A conservative force is one where work done is independent of the path; it can be represented by a potential energy function: F = -∇U. Gravitational potential energy is mgh and elastic potential energy is ½kx². For conservative forces, mechanical energy E = KE + PE is conserved: E = constant along the motion.
From the work-energy theorem you already know, the net work done on a body equals its change in kinetic energy: W_net = ΔKE. This is always true. But for certain forces — gravity, spring forces — something special holds: the work they do depends only on the starting and ending position, not on the path traveled between them. A ball dropped straight down and a ball rolled down a curved ramp gain the same kinetic energy from gravity if they fall the same height. These are conservative forces, and recognizing them unlocks a far more powerful method of analysis.
The key is the potential energy function U, defined so that F = -dU/dx in one dimension (or F = -∇U in three). The negative sign encodes the physical intuition: force points toward decreasing potential energy, just as a ball rolls downhill. For gravity near Earth's surface, U = mgh, and F = -d(mgh)/dh = -mg, consistent with gravity pulling downward. For a spring, U = ½kx², and F = -kx, consistent with the restoring force toward equilibrium. These potential energy expressions are not definitions to memorize independently — they follow from integrating the forces you already know.
The payoff is conservation of mechanical energy: when only conservative forces do work on a system, the total mechanical energy E = KE + PE is constant throughout the motion. Writing E_initial = E_final lets you solve for any unknown state without tracing the path. A roller coaster descending from rest at height h reaches speed v = √(2gh) at the bottom, regardless of the track's shape — you don't integrate work along the curve, you simply equate energy. A mass on a spring oscillates indefinitely, converting kinetic energy to elastic potential and back, with the total unchanged.

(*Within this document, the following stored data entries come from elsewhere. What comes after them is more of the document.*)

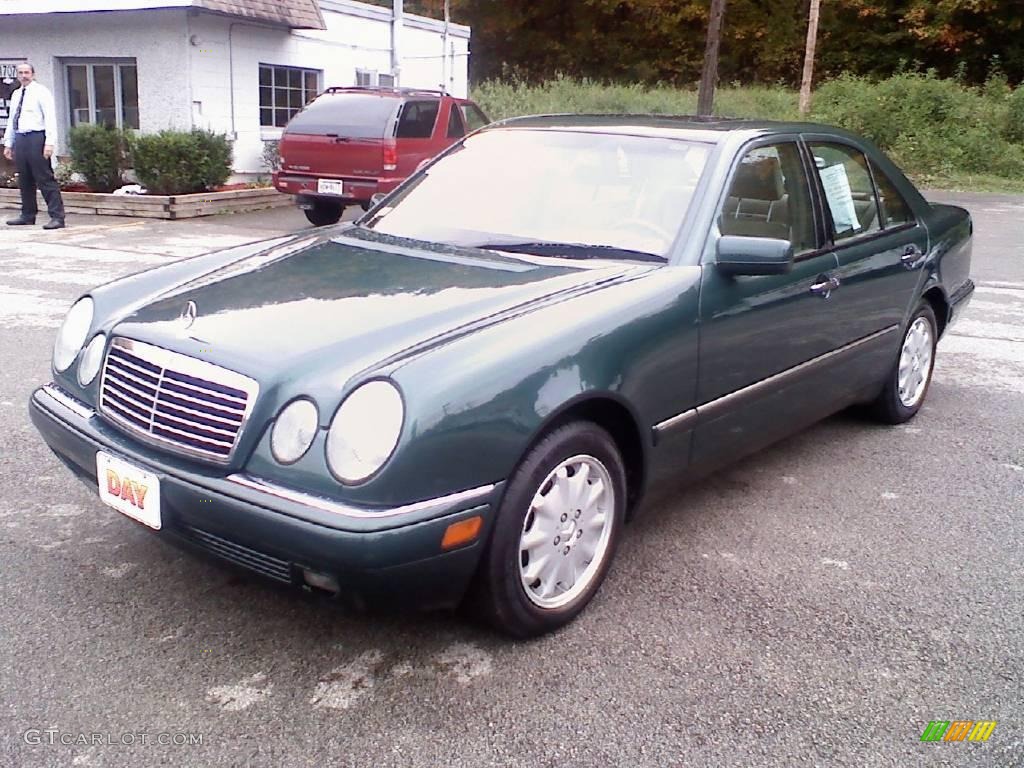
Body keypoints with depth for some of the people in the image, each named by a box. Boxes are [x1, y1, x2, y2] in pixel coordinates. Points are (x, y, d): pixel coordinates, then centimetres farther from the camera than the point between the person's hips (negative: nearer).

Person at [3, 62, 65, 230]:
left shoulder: (41, 92, -2)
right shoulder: (16, 95, 18)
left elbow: (50, 118, -9)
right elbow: (11, 120, 23)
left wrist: (49, 142, -18)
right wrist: (8, 143, 17)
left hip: (36, 138, -7)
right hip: (20, 139, 7)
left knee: (45, 179, -10)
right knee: (24, 181, 10)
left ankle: (57, 217, -11)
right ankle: (27, 216, 17)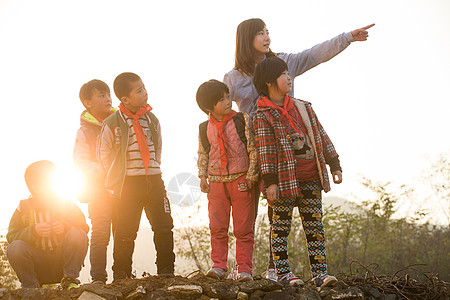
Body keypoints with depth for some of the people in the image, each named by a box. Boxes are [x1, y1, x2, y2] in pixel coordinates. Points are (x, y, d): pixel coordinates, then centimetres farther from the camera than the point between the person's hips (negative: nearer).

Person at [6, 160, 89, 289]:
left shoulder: (67, 204, 6)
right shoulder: (23, 208, 5)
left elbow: (84, 228, -1)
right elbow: (11, 236, -5)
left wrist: (65, 227, -23)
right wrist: (33, 231, -24)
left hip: (62, 260, 0)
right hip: (37, 266, 0)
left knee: (77, 235, -27)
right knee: (15, 248, -30)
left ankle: (70, 279, -12)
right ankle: (30, 286, -9)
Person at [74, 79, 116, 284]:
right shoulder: (84, 131, 0)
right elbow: (80, 162, -6)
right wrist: (104, 170, -19)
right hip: (99, 188, -3)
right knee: (100, 234, -8)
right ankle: (98, 278, -3)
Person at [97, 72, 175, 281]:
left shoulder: (152, 120, 8)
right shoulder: (112, 123, -7)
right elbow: (104, 154, 2)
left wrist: (154, 170, 15)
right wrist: (115, 179, 1)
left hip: (153, 181, 5)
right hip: (128, 184, -5)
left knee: (164, 226, 6)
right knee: (125, 231, -4)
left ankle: (166, 270, 17)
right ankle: (121, 275, 5)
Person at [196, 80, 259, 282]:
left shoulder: (242, 120, -3)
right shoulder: (205, 128, 4)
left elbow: (253, 148, -2)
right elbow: (202, 154, 16)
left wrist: (251, 174, -6)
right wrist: (202, 176, 7)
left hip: (241, 180, -2)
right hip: (216, 182, 2)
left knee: (243, 228, 0)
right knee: (217, 227, 3)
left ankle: (244, 269, 5)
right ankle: (219, 266, 11)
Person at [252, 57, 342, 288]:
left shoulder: (303, 108, 13)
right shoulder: (263, 115, -5)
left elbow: (321, 137, 15)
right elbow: (265, 150, -9)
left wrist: (334, 165, 11)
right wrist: (269, 182, -14)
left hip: (310, 179, 5)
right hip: (284, 179, -5)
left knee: (315, 226, 3)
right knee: (281, 226, 2)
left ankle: (319, 273, 4)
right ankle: (283, 272, 8)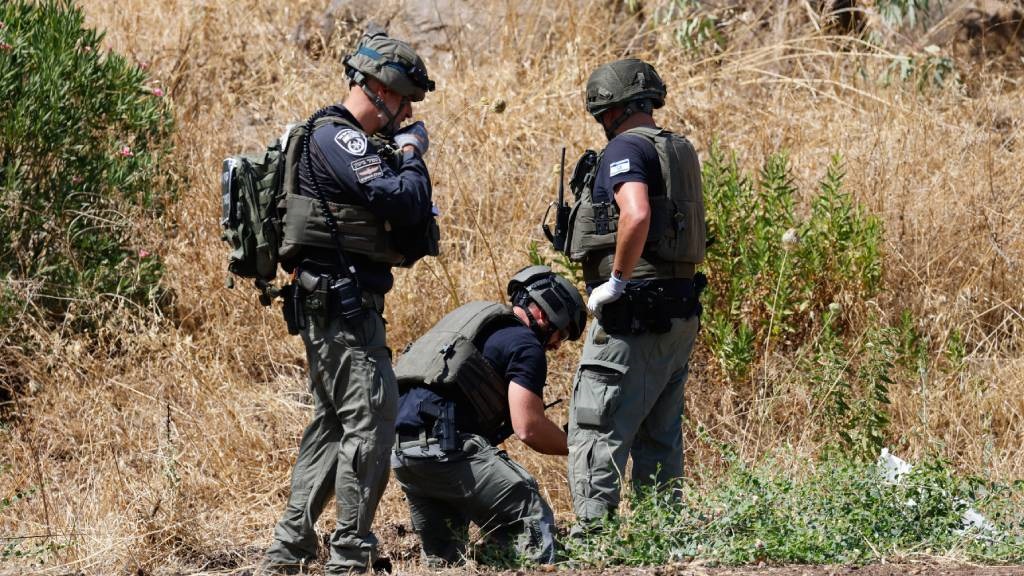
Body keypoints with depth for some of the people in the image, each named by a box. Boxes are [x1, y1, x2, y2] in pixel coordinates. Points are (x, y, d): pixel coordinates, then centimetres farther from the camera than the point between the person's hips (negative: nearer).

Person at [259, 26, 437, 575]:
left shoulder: (365, 143, 19)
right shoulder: (335, 138, -13)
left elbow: (414, 229, 17)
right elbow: (398, 198, -24)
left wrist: (405, 159, 4)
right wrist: (411, 156, -5)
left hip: (337, 303, 11)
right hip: (340, 299, -11)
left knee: (334, 422, 14)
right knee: (371, 416, -11)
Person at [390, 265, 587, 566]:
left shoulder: (473, 316, 28)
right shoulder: (525, 344, 0)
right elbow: (528, 428, -9)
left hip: (400, 450, 9)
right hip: (444, 445, -9)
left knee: (442, 558, 17)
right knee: (534, 522, -6)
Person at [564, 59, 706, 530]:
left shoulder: (626, 148, -11)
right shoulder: (680, 150, 16)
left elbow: (637, 214, -29)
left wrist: (616, 281, -20)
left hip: (634, 314, -9)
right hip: (681, 312, 9)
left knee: (596, 431, -8)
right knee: (659, 436, 14)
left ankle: (593, 531, -14)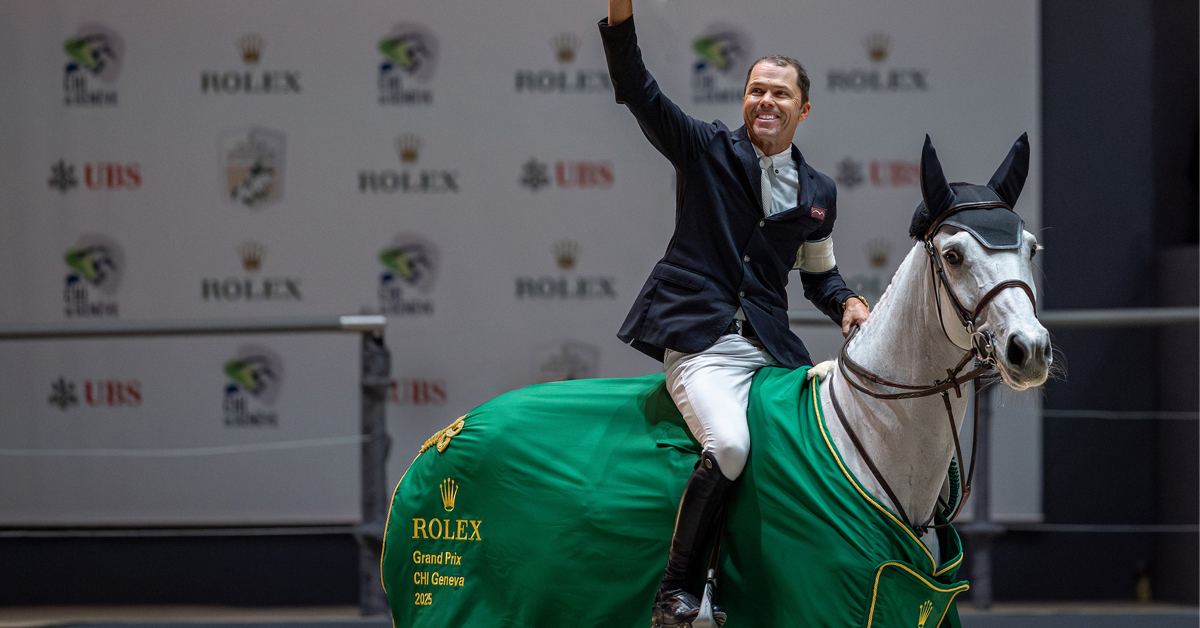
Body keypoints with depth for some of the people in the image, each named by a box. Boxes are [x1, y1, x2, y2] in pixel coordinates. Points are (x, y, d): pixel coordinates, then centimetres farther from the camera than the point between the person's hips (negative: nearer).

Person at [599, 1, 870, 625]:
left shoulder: (818, 193, 17)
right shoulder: (707, 149, 6)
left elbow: (818, 270, 29)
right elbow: (636, 90, -5)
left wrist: (848, 304, 6)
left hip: (772, 348, 5)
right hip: (698, 341, -5)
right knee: (729, 444, -30)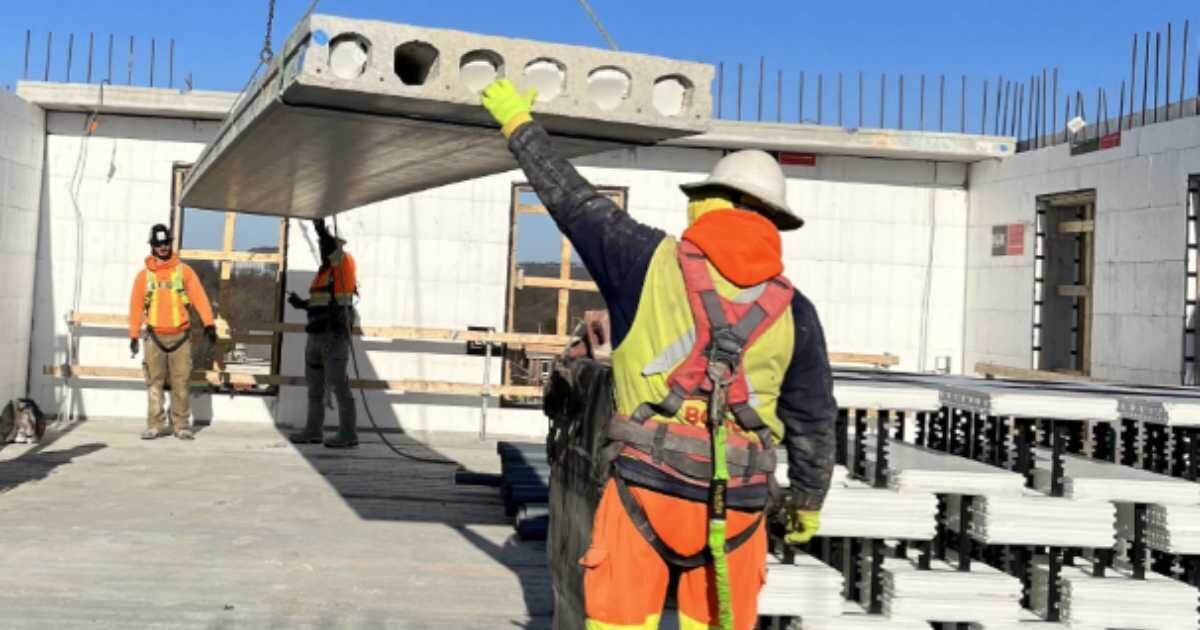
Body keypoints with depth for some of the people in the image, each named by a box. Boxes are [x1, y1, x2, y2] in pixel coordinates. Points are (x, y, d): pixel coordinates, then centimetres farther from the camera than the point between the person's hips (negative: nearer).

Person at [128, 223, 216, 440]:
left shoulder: (184, 271, 4)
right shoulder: (144, 275, 7)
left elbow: (199, 296, -3)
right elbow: (136, 306, 7)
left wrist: (208, 323, -14)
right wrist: (134, 335, 2)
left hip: (180, 335, -1)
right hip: (155, 337, 1)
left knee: (181, 383, 1)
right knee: (155, 383, 2)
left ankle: (182, 425, 7)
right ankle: (155, 425, 6)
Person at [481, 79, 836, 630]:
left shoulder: (651, 261, -1)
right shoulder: (793, 312, 6)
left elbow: (573, 200, 8)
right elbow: (812, 420, 11)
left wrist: (519, 124, 21)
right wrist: (808, 499, 25)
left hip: (650, 483, -2)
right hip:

The contrast with non-conservative forces defines the method's scope. Friction, drag, and externally applied forces that lack a potential energy function do work that depends on path length — they convert mechanical energy to heat or inject energy from external sources. When these are present, use the general form: ΔE_mechanical = W_non-conservative. Conservative forces still contribute through ΔPE, but non-conservative work appears explicitly on the right. Identifying which forces are conservative is always the first step: segregate the forces, handle conservative ones through potential energy, and account for the rest through path-dependent work.